A phase 1/1b, open-label clinical trial underway at Roswell Park Comprehensive Cancer Center is taking a new approach to targeting KRAS G12C, the most common mutation in non-small cell lung cancer (NSCLC) and one that is sometimes present in colorectal cancer, pancreatic ductal adenocarcinoma and other solid tumors. The prognosis for patients with KRAS G12C-mutated tumors is typically very poor.

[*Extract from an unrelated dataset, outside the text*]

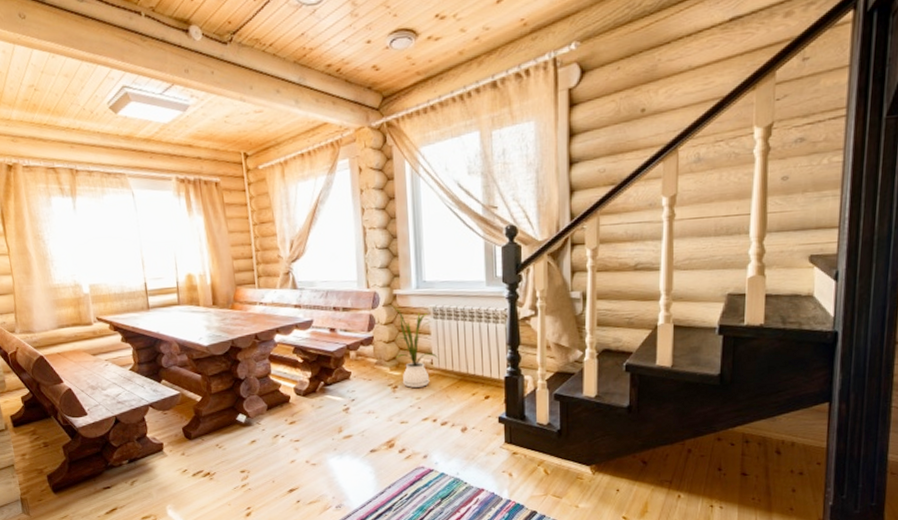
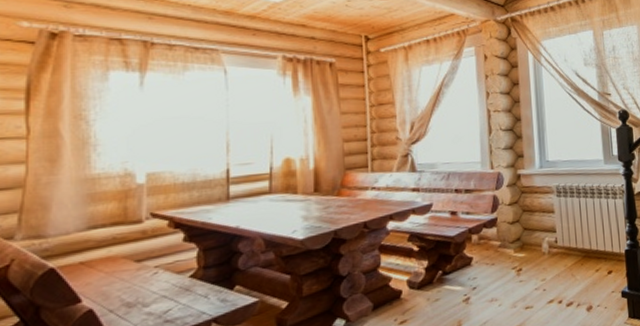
house plant: present [388,305,438,388] -> none [512,185,562,269]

Although in recent years FDA approval of two KRAS G12C inhibitors (sotorasib/Lumakras and adagrasib/Krazati) made oral targeted therapies a viable treatment option for those cancers, the effectiveness of the drugs has been limited, according to Edwin Yau, MD, PhD, Assistant Professor of Oncology in the departments of Medicine and Cancer Genetics & Genomics at Roswell Park. Dr. Yau serves as the site principal investigator of “Dose Escalation and Dose Expansion Study of RMC-6291 Monotherapy in Subjects with Advanced KRASG12C Mutant Solid Tumors” (NCT05462727).
“Building on what we have learned with the first generation of these medicines, which work only on the inactive form of KRAS, we are evaluating newer medications, such as RMC-6291, that target the active form of KRAS, with the hope that there will be a much-stronger anti-tumor effect,” he explains.

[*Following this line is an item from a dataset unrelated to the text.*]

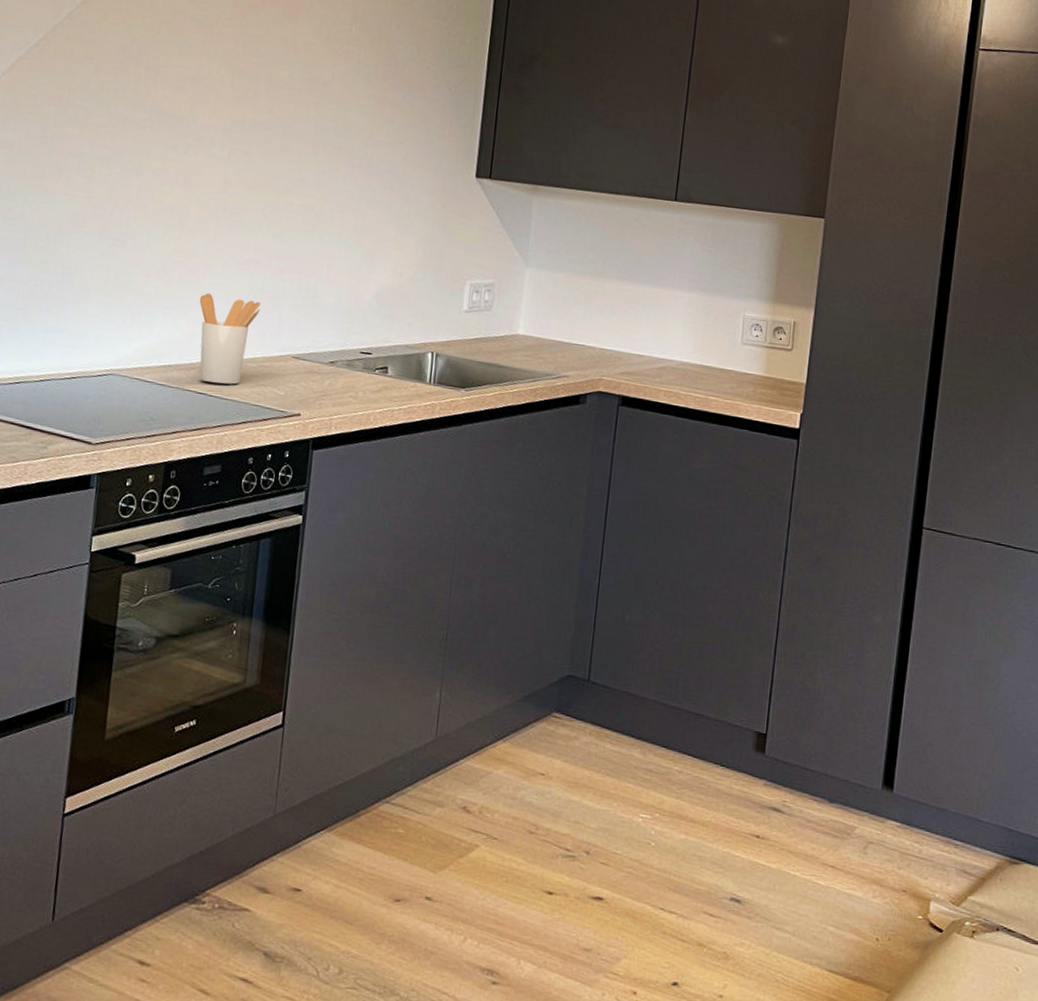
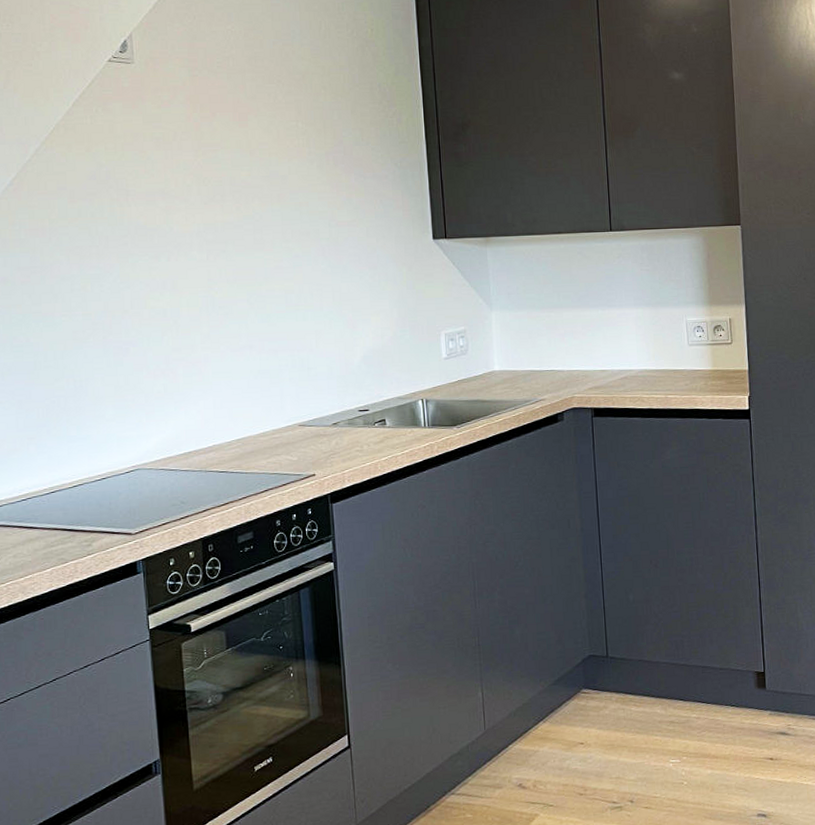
utensil holder: present [199,292,261,385] -> none [205,381,262,461]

The clinical trial will evaluate the safety, tolerability and pharmacokinetics of escalating doses of RMC-2691, an oral KRAS inhibitor monotherapy, with the goal of identifying the maximum tolerated dose and recommended phase 2 dose. It is open to patients with advanced NSCLC, colorectal cancer, pancreatic ductal adenocarcinoma or other solid tumors with the KRAS G12C mutation whose disease has progressed despite previous treatment with chemotherapy or immunotherapy.
Sponsored by Revolution Medicines Inc., the clinical trial will enroll a total of 117 patients at Roswell Park and other centers in the U.S. and abroad.
“At Roswell Park, we are dedicated to remaining at the forefront of targeting KRAS-mutant cancers and in making these novel therapies available to our patients,” says Dr. Yau.